Abstract

Abstract In his paper on Lysias, Dionysius of Halicarnassus characterizes the effect of Lysias’ enargeia as the power through which the listener “seems to see the things shown and to be almost in the company of the characters whom the orator introduces”. The capacity to give the audience a sense of being present at the narrated scene, vividly imagining the people, places, and actions, is one the most powerful instruments in Lysias’ persuasive toolbox. The ‘sense of presence’ created by Lysias’ narrative style will be approached as a form of what in cognitive literary studies has become known as immersion, a concept that is defined by in terms that are remarkably similar to Dionysius’ characterization of Lysias’ style, as “the experience through which a fictional world acquires the presence of an autonomous, language-independent reality populated by live human beings” (Ryan 2015, 9). Analyzing Lysias’ narrative techniques through the lens of their immersive power is interesting for several reasons. Psychological research has found evidence that highly immersed readers are more likely to be persuaded by the point of view implicit in a narrative than readers who are less immersed.
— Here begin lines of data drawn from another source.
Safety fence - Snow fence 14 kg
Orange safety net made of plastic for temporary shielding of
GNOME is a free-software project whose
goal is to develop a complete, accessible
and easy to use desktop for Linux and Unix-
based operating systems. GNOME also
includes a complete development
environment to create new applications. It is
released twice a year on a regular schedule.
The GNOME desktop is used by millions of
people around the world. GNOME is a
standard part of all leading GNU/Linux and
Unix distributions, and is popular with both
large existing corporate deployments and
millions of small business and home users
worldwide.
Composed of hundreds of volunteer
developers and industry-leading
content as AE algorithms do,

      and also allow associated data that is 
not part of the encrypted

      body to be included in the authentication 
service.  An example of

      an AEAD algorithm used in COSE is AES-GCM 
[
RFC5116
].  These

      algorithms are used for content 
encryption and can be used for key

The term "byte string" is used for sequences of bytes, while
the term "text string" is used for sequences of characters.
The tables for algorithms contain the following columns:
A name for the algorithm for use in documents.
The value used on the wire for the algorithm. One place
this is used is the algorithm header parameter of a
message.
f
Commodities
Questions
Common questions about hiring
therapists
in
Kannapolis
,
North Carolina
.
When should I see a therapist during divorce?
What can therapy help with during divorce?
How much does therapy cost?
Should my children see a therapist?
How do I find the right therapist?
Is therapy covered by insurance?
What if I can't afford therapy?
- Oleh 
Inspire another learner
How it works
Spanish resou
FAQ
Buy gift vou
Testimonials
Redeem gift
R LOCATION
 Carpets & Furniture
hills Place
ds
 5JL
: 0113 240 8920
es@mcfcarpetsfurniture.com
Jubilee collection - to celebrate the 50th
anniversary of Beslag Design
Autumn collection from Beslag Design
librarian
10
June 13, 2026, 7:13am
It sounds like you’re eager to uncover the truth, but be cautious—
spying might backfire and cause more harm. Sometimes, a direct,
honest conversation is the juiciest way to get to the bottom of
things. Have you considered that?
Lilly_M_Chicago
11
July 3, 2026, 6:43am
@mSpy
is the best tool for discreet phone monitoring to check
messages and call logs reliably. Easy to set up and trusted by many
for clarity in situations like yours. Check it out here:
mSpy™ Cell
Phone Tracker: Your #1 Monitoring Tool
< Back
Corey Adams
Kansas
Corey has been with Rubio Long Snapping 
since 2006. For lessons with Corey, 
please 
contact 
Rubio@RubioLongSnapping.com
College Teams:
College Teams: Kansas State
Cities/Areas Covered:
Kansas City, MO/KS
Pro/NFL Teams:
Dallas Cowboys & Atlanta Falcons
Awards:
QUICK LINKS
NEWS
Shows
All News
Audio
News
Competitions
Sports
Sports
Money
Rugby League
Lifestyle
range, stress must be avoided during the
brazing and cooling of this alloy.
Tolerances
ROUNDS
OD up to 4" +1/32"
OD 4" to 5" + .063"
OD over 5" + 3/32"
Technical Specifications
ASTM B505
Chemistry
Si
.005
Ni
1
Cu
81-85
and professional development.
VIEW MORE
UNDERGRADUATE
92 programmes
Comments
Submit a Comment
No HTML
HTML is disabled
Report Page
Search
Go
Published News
Approaching Lysias’ style in terms of its immersive qualities also allows us analyze the text in terms of a wide and diverse range of linguistic and narratological devices: not only the strategic use of graphic (“vivid”) details, but also the use of verbal tense and aspect, vocatives, direct speech, the narrator’s visibility, and the narrative’s spatial and temporal organization, handling of perspective (focalization), and its capacity to raise suspense and to engage the audience’s attention and emotions.